### Fragmento seleccionado
Sábado, 20 de agosto de 2011 | Hoy
Por Esteban Magnani
La tecnología expande el horizonte de lo posible y, por lo tanto, fuerza discusiones éticas que antes ni se imaginaban. En los ‘80, por ejemplo, uno de los campos que se abrían imponiendo debates nuevos lo daba la fecundación in vitro y la posibilidad de implantar óvulos en otro útero, lo que obligaba a plantear cuestiones tan básicas como los cánones aceptados de “familia” (niños con dos madres, por ejemplo). Con el tiempo, las prácticas (y el deseo de procrear como fuera) relegaron los debates a un segundo plano. De alguna manera es lo que está ocurriendo con otro tipo de paternidad, la intelectual, que viene ocupando el centro de la escena gracias al nuevo corrimiento de lo posible que ha generado la digitalización de la información. Pero el potencial de Internet se contradice con una lógica de negocios que se agrieta y se apoya en la propiedad privada como axioma que justifica todo lo demás. Pero empecemos por el principio de un nuevo capítulo en esta lucha.
Philosophical Transactions of the Royal Society es la revista científica más antigua de todos los tiempos. Comenzó a publicarse en 1666, y sigue hasta nuestros días, e incluyó trabajos de los grandes pensadores de la revolución científica y posteriores, desde Robert Hooke hasta Charles Darwin, pasando por Isaac Newton. Sin duda esta revista es uno de los grandes patrimonios culturales de la humanidad.

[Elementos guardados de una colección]
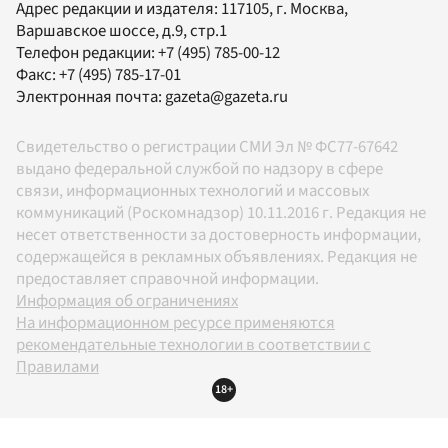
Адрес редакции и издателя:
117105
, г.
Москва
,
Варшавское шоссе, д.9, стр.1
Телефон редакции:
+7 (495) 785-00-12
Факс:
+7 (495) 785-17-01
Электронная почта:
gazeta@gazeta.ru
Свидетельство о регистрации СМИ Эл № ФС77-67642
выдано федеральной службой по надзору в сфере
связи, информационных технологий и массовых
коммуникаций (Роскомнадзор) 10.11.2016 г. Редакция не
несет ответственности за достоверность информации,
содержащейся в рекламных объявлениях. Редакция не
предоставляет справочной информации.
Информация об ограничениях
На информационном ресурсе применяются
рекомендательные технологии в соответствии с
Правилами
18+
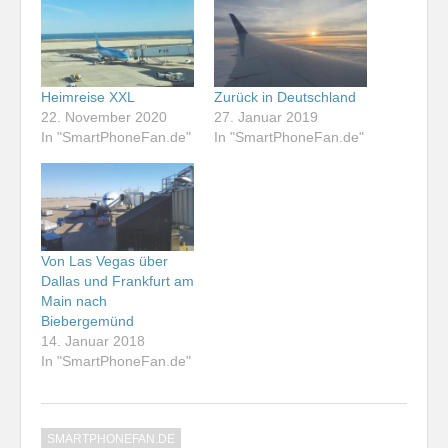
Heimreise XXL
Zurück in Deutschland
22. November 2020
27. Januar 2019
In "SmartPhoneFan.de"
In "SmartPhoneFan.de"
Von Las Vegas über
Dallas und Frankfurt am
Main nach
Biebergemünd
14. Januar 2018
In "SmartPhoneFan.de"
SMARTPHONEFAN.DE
* * *
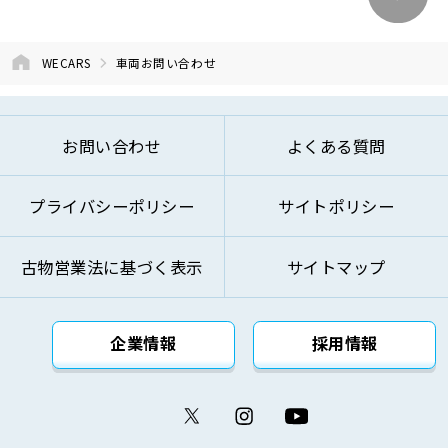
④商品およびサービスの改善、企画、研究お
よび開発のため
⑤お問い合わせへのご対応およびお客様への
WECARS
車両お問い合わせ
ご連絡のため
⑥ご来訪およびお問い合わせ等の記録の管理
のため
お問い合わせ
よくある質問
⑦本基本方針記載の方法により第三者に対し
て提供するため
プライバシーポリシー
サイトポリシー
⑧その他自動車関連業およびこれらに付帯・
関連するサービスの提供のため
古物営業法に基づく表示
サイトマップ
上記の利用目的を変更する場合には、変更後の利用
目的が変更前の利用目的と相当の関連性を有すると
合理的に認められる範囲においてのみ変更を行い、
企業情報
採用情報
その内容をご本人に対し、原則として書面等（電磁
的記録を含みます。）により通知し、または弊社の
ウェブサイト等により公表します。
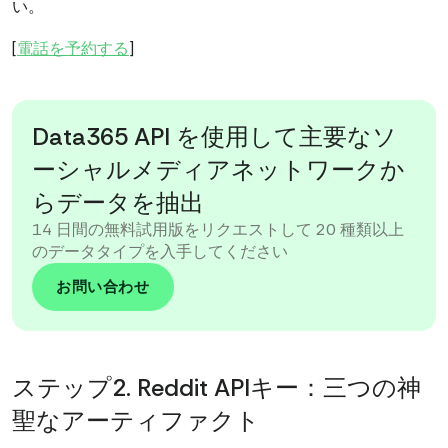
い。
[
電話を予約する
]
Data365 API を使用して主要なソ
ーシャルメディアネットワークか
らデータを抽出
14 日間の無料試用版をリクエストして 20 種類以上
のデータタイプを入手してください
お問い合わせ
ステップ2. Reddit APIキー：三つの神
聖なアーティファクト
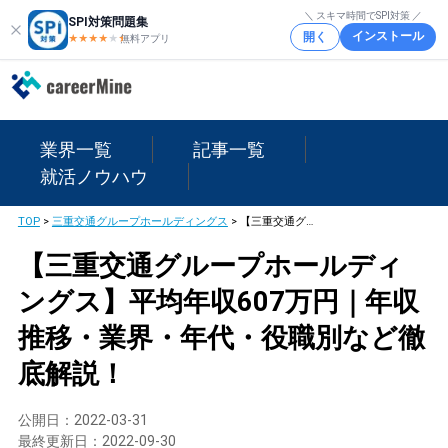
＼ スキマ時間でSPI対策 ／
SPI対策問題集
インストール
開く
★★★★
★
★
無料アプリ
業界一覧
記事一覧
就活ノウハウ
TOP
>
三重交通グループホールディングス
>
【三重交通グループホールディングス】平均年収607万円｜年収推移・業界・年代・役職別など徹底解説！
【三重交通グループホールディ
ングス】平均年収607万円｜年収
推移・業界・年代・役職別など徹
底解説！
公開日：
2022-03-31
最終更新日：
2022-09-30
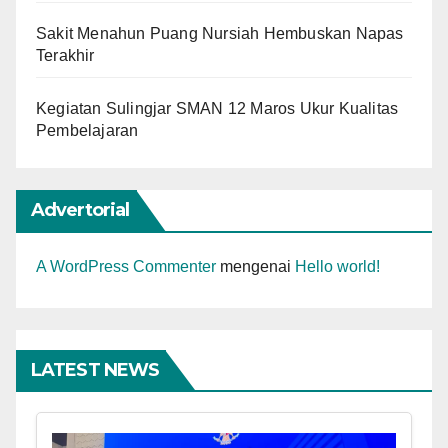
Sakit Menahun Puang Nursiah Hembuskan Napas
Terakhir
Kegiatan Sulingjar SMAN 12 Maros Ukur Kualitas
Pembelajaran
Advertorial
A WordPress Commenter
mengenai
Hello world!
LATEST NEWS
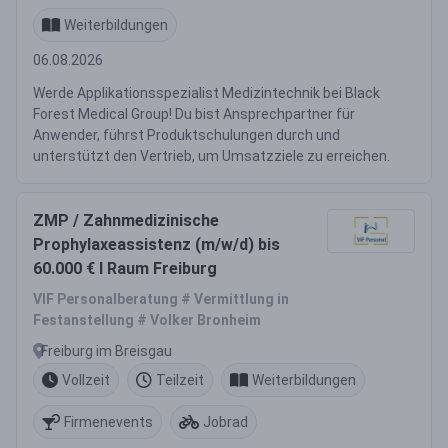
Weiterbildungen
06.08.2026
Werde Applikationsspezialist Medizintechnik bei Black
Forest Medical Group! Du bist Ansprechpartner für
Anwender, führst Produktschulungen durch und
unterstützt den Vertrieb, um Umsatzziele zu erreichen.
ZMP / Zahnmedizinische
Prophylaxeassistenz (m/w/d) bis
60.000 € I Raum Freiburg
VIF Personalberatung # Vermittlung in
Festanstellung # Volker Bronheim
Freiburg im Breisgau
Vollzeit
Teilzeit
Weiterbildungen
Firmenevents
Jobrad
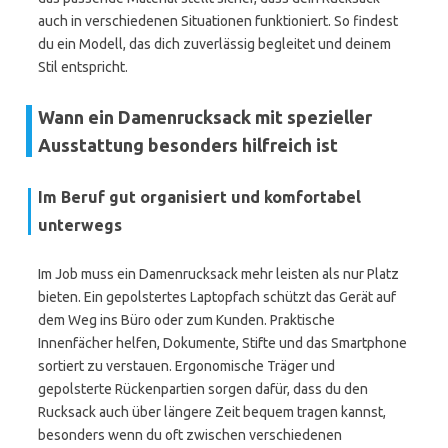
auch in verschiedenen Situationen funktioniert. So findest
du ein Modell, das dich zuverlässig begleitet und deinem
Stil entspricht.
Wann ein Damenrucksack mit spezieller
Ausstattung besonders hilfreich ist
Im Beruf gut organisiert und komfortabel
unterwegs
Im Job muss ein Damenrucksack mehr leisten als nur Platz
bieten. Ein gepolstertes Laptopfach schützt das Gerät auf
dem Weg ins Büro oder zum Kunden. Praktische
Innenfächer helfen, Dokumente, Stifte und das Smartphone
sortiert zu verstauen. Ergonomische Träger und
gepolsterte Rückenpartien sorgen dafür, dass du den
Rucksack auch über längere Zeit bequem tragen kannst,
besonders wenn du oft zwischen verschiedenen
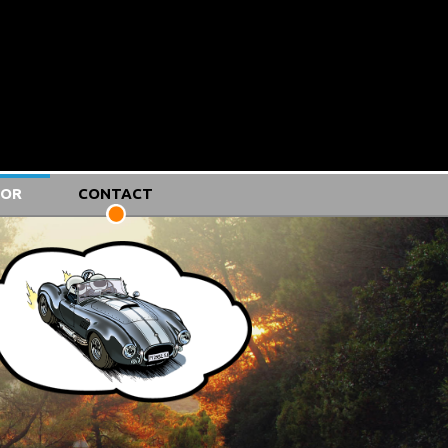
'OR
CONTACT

### Requisitos del problema
Por favor, resume en dos oraciones el párrafo del fragmento seleccionado que empieza con «Philosophical Transactions of the Royal Society» y conserva sus datos principales.

### Respuesta al problema
Philosophical Transactions of the Royal Society, la revista científica más antigua de todos los tiempos, se publica desde 1666 hasta hoy y ha incluido trabajos de grandes pensadores como Robert Hooke, Isaac Newton y Charles Darwin. Es, sin duda, uno de los grandes patrimonios culturales de la humanidad.